Leia o texto a seguir para responder à questão.
Meu ideal seria escrever
Meu ideal seria escrever uma história tão engraçada que aquela moça que está naquela casa cinzenta quando lesse minha
história no jornal risse, risse tanto que chegasse a chorar e dissesse – “ai meu Deus, que história mais engraçada!” E então a
contasse para a cozinheira e telefonasse para duas ou três amigas para contar a história; e todos a quem ela contasse rissem
muito e ficassem alegremente espantados de vê-la tão alegre. Ah, que minha história fosse como um raio de sol, irresistivelmente louro, quente, vivo, em sua vida de moça reclusa (que não sai de casa), enlutada (profundamente triste), doente. Que
ela mesma ficasse admirada ouvindo o próprio riso, e depois repetisse para si própria – “mas essa história é mesmo muito
engraçada!”.
Que um casal que estivesse em casa mal-humorado, o marido bastante aborrecido com a mulher, a mulher bastante
irritada como o marido, que esse casal também fosse atingido pela minha história. O marido a leria e começaria a rir, o que
aumentaria a irritação da mulher. Mas depois que esta, apesar de sua má vontade, tomasse conhecimento da história, ela
também risse muito, e ficassem os dois rindo sem poder olhar um para o outro sem rir mais; e que um, ouvindo aquele riso do
outro, se lembrasse do alegre tempo de namoro, e reencontrassem os dois a alegria perdida de estarem juntos.

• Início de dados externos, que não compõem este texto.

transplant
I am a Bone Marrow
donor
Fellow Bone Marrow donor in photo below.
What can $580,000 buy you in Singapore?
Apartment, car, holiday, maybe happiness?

Que nas cadeias, nos hospitais, em todas as salas de espera, a minha história chegasse – e tão fascinante de graça, tão
irresistível, tão colorida e tão pura que todos limpassem seu coração com lágrimas de alegria; que o comissário (autoridade
policial) do distrito (divisão territorial em que se exerce autoridade administrativa, judicial, fiscal ou policial), depois de ler
minha história, mandasse soltar aqueles bêbados e também aquelas pobres mulheres colhidas na calçada e lhes dissesse – “por
favor, se comportem, que diabo! Eu não gosto de prender ninguém!” E que assim todos tratassem melhor seus empregados,
seus dependentes e seus semelhantes em alegre e espontânea homenagem à minha história.

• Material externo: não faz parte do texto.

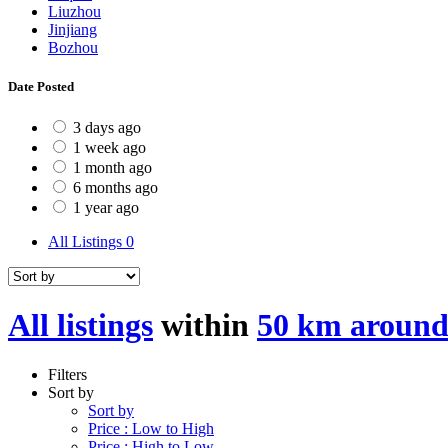
Liuzhou
Jinjiang
Bozhou
Date Posted
3 days ago
1 week ago
1 month ago
6 months ago
1 year ago
All Listings
0
All listings
within
50 km aroun
Filters
Sort by
Sort by
Price : Low to High
Price : High to Low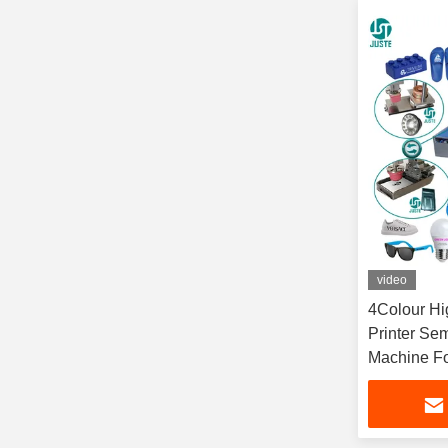
video
4Colour H
Printer Se
Machine F
Plastic Bo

E que ela aos poucos se espalhasse pelo mundo e fosse contada de mil maneiras, e fosse atribuída a um persa (habitante
da antiga Pérsia, atual Irã), na Nigéria (país da África), a um australiano, em Dublin (capital da Irlanda), a um japonês, em Chicago
– mas que em todas as línguas ela guardasse a sua frescura, a sua pureza, o seu encanto surpreendente; e que no fundo de uma
aldeia da China, um chinês muito pobre, muito sábio e muito velho dissesse: “Nunca ouvi uma história assim tão engraçada e
tão boa em toda a minha vida; valeu a pena ter vivido até hoje para ouvi-la; essa história não pode ter sido inventada por
nenhum homem, foi com certeza algum anjo tagarela que a contou aos ouvidos de um santo dormia, e que ele pensou que já
estivesse morto; sim, deve ser uma história do céu que se filtrou (introduziu-se lentamente em) por acaso até nosso conhecimento;
é divina.”
E quando todos me perguntassem – “mas de onde é que você tirou essa história?” – eu responderia que ela não é minha,
que eu a ouvi por acaso na rua, de um desconhecido que a contava a outro desconhecido, e que por sinal começara a contar
assim: “Ontem ouvi um sujeito contar uma história...”
E eu esconderia completamente a humilde verdade: que eu inventei toda a minha história em um só segundo, quando
pensei na tristeza daquela moça que está doente, que sempre está doente e sempre está de luto e sozinha naquela pequena
casa cinzenta de meu bairro.
(BRAGA, Rubem. Meu ideal seria escrever. In.: A traição das elegantes, Rio de Janeiro, 1967.)